### What the task requires:
Repeat the entries that follow from start to finish, keeping every character.

### Entries supplied:
'''

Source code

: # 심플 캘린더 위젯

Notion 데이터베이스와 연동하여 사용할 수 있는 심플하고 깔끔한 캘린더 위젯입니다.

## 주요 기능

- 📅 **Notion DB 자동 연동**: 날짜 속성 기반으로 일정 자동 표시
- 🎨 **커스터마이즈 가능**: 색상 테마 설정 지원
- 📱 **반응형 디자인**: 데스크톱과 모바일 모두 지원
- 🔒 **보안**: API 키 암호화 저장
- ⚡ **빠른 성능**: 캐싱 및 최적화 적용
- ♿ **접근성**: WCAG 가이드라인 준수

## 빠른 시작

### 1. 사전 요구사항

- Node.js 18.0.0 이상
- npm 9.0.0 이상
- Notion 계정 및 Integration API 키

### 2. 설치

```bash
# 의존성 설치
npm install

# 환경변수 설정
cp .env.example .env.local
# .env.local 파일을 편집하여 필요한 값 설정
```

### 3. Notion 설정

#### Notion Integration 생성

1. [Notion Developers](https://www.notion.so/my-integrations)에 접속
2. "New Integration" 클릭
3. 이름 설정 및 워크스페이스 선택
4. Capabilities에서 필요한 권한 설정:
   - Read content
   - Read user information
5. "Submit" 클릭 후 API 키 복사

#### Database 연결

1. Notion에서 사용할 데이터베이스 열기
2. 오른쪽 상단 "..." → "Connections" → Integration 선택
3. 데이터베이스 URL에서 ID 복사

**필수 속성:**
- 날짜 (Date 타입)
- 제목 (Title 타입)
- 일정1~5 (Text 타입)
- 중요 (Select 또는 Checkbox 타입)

'''

### Task result:
Source code

: # 심플 캘린더 위젯

Notion 데이터베이스와 연동하여 사용할 수 있는 심플하고 깔끔한 캘린더 위젯입니다.

## 주요 기능

- 📅 **Notion DB 자동 연동**: 날짜 속성 기반으로 일정 자동 표시
- 🎨 **커스터마이즈 가능**: 색상 테마 설정 지원
- 📱 **반응형 디자인**: 데스크톱과 모바일 모두 지원
- 🔒 **보안**: API 키 암호화 저장
- ⚡ **빠른 성능**: 캐싱 및 최적화 적용
- ♿ **접근성**: WCAG 가이드라인 준수

## 빠른 시작

### 1. 사전 요구사항

- Node.js 18.0.0 이상
- npm 9.0.0 이상
- Notion 계정 및 Integration API 키

### 2. 설치

```bash
# 의존성 설치
npm install

# 환경변수 설정
cp .env.example .env.local
# .env.local 파일을 편집하여 필요한 값 설정
```

### 3. Notion 설정

#### Notion Integration 생성

1. [Notion Developers](https://www.notion.so/my-integrations)에 접속
2. "New Integration" 클릭
3. 이름 설정 및 워크스페이스 선택
4. Capabilities에서 필요한 권한 설정:
   - Read content
   - Read user information
5. "Submit" 클릭 후 API 키 복사

#### Database 연결

1. Notion에서 사용할 데이터베이스 열기
2. 오른쪽 상단 "..." → "Connections" → Integration 선택
3. 데이터베이스 URL에서 ID 복사

**필수 속성:**
- 날짜 (Date 타입)
- 제목 (Title 타입)
- 일정1~5 (Text 타입)
- 중요 (Select 또는 Checkbox 타입)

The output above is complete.